By taking a product that is so creative – perhaps even more so than music or movies – and breaking it down into its fundamental attributes, Artsy is harnessing the power of data to make art truly accessible, one stroke at a time.
Very interesting! Thank you for sharing. Legendary is doing similar genome project on movies and books and has been pretty successful. Applying analytics on art helps with efficiency, but it has its limits: cannot identify masterpieces of next generation, i.e. art works completely different from the past.
Great article! Never knew Artsy existed – totally love the concept. Especially the idea that you can ‘Netflix’ your taste: if you like Van Gogh, perhaps you’ll also like Monet? I’m going to try this out, very curious 🙂
Would be interesting to think about how they could monetize this in the long run. Maybe by becoming fully integrated into the auction community? Or by becoming an independent platform for buying and selling art? They now seem to fully focus on expanding the platform (and get scale), and have enough investors that are backing them.. but can they really monetize? (similar to Clay’s framework on nailing before scaling… do they have their economics right, or are the network effects strong enough that economics will sort themselves out later?)
Will definitely follow Artsy in the coming years, thanks for sharing!!
Great post! As a major in Art History in undergrad, I like Artsy’s mission a lot, and think it meets an important market need by connecting people, who are interested in buying art, with galleries, who have failed in the past to leverage the opportunities of selling online.
However, as much as I like the idea of discovering new artists through Artsy’s data analytics, I think there is still room for improvement: Despite the fact that I have spent a substantial amount of my time on Artsy at some point in the past, it didn’t succeed in making sense of my taste; the vast majority of their suggestions for me was completely irrelevant, making me question the feasibility to categorize art tastes through a set of attributes. What do you think?
Thank you Kathy, it is really an interesting post. Art is a tough area for computer technologies. Art is all about artistic vision and mastery. I wonder if computers that can learn from great artists can create an artificial vision and learn this mastery and not just blindly copy their style. 20 years ago many were sure that computer will never be able to express human emotions, feelings and vision. Right now you see more and more computer programs making arts, judging it and even competing with human artists. Looks like very soon we all going to see human arts and artificial arts. And who knows what is going to be better.

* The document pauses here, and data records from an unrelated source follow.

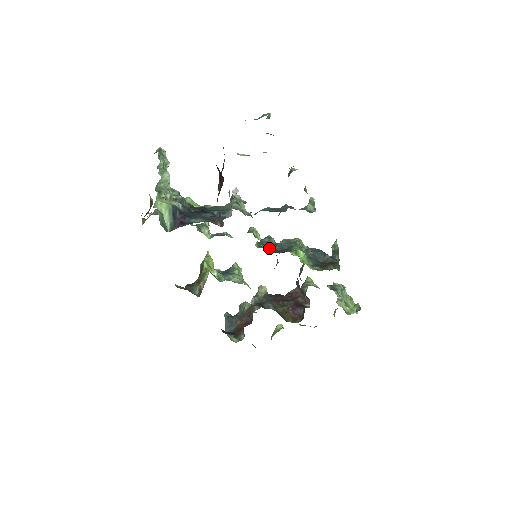
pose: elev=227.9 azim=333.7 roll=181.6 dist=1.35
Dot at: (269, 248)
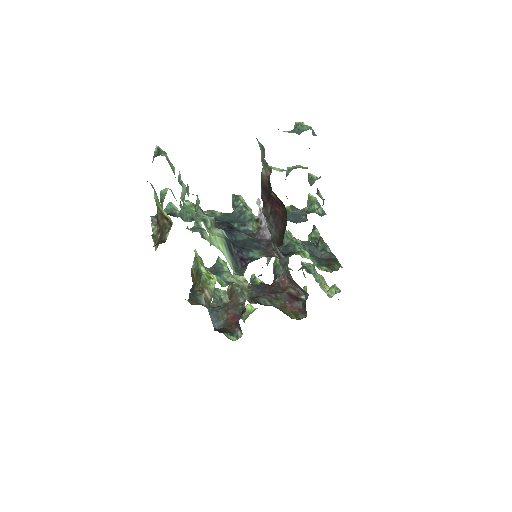
Dot at: occluded
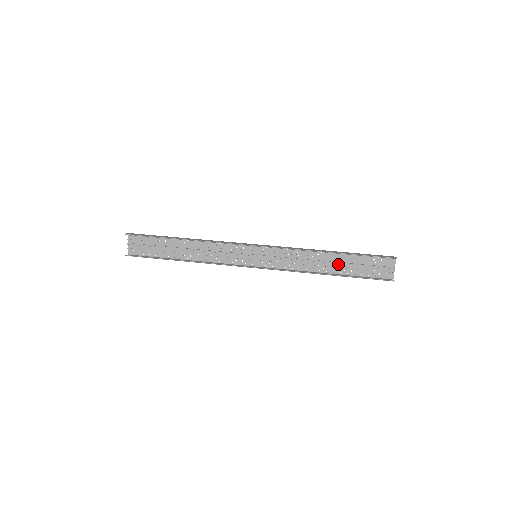
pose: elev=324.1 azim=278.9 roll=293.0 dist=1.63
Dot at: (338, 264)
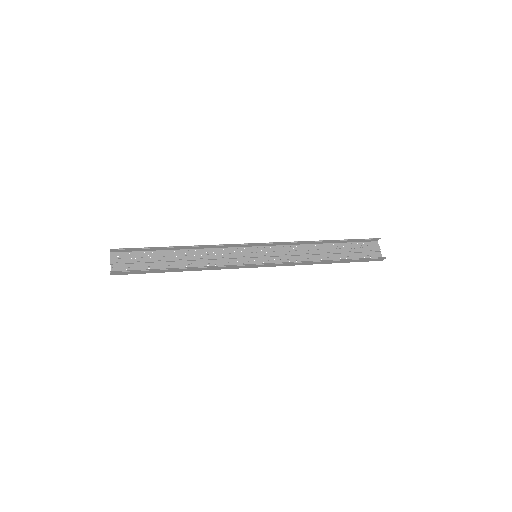
Dot at: (333, 253)
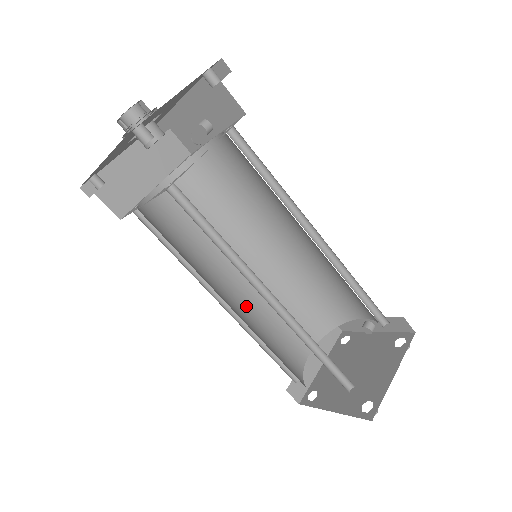
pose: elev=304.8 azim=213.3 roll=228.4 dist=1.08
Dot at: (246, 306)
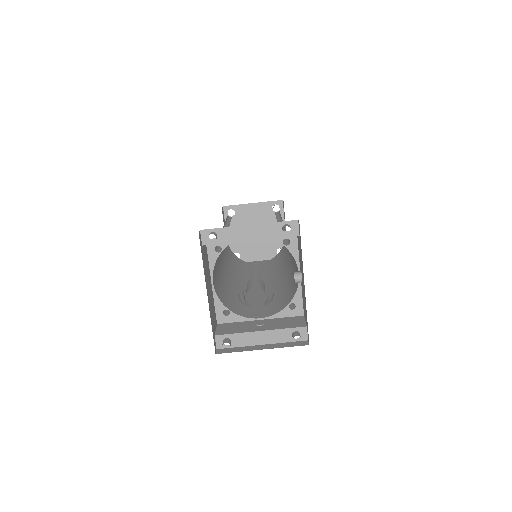
Dot at: occluded
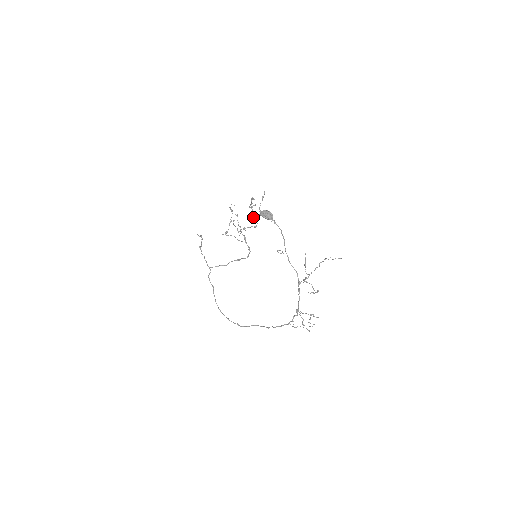
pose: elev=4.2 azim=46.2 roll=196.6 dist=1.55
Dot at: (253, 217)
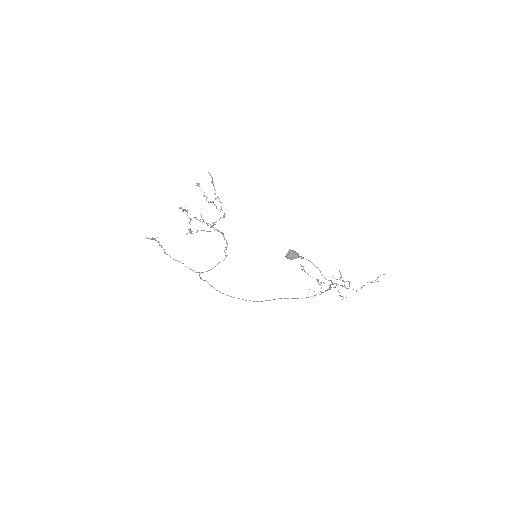
Dot at: occluded
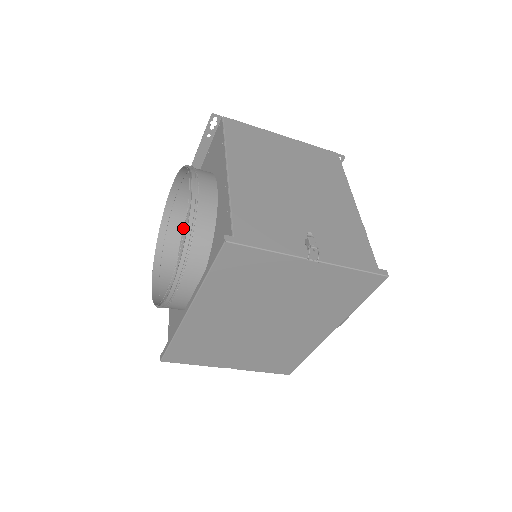
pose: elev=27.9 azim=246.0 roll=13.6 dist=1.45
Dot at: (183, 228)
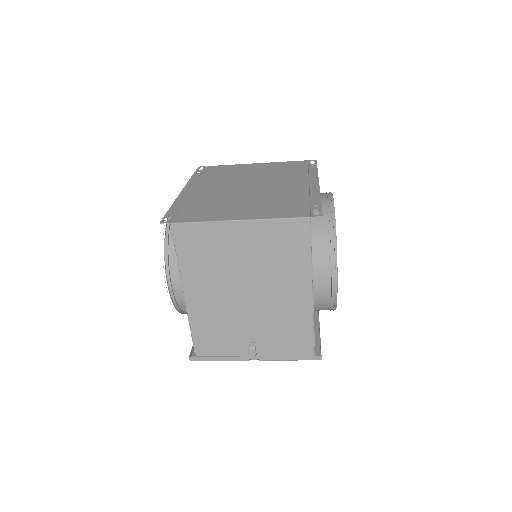
Dot at: (209, 171)
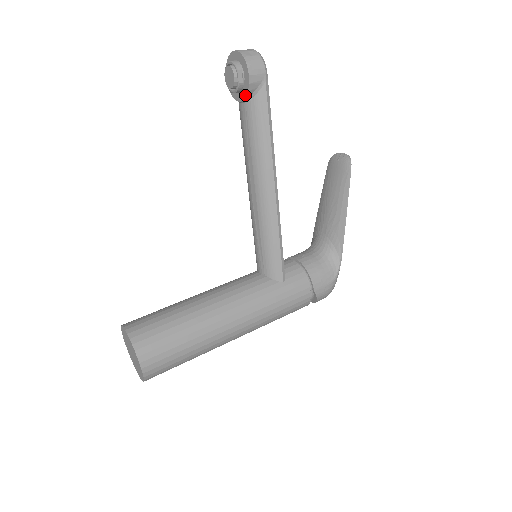
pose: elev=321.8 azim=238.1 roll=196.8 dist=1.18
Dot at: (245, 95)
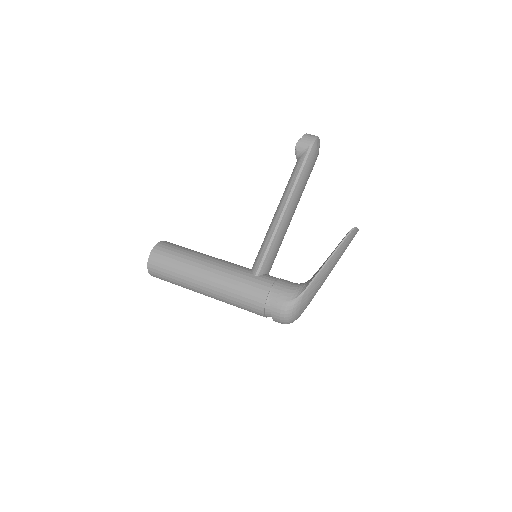
Dot at: (297, 154)
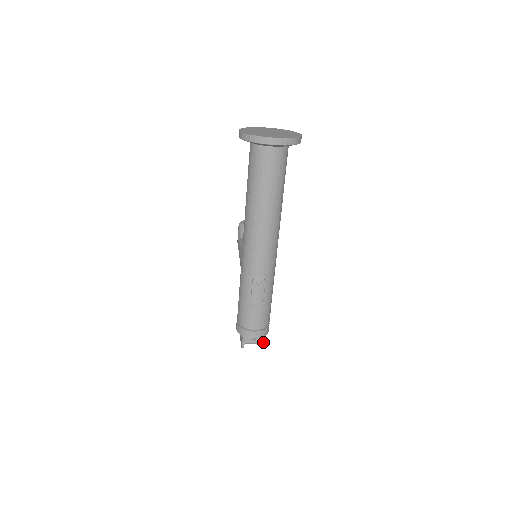
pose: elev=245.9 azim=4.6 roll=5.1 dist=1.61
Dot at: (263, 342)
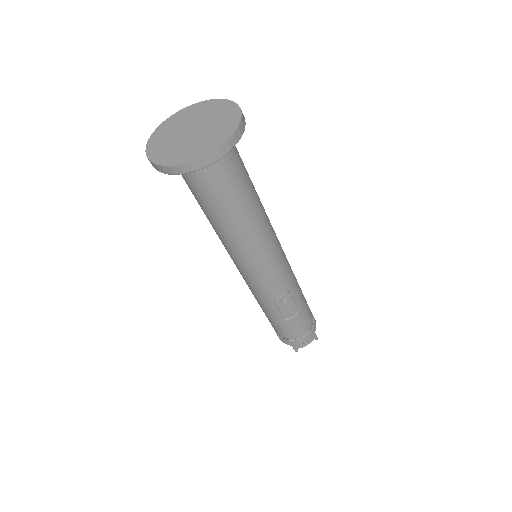
Dot at: (316, 336)
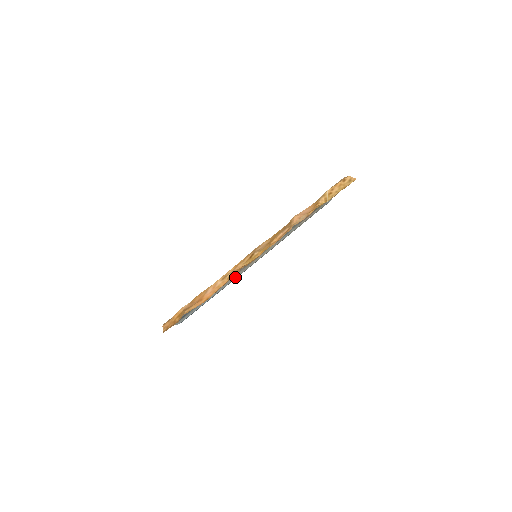
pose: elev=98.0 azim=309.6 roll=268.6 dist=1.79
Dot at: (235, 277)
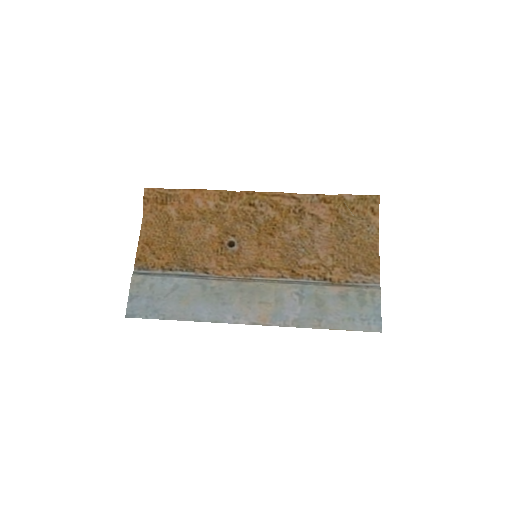
Dot at: (220, 295)
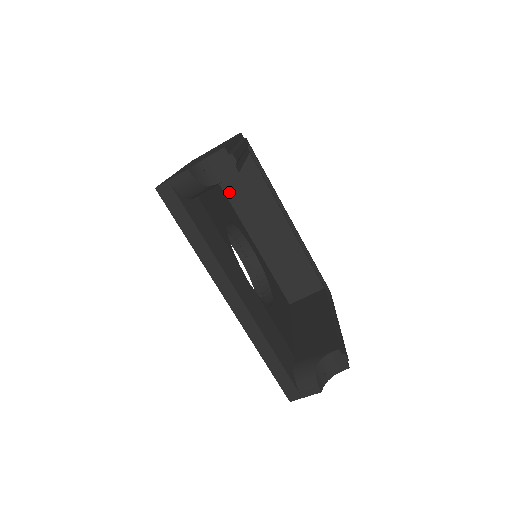
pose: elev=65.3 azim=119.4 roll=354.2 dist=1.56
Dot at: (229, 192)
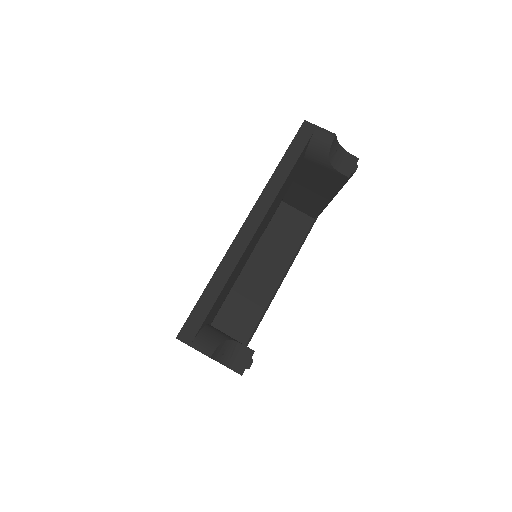
Dot at: (276, 220)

Another aspect, as you mentioned in the beginning, the market for arts is quite narrow, especially for high arts. 3% of the population is a very small niche and it’s really a luxury good. I wonder with intervention of computers is it going to change for the mass market? We have seen many successful examples in haute couture (Armani, Ralf Lauren and such).
Finally, promotion is very important in arts. I noticed many masterpieces were well promoted, thus cost well, while other masterpieces were not promoted at all and cost cheaper. I think promotion is a value creation mechanism in arts.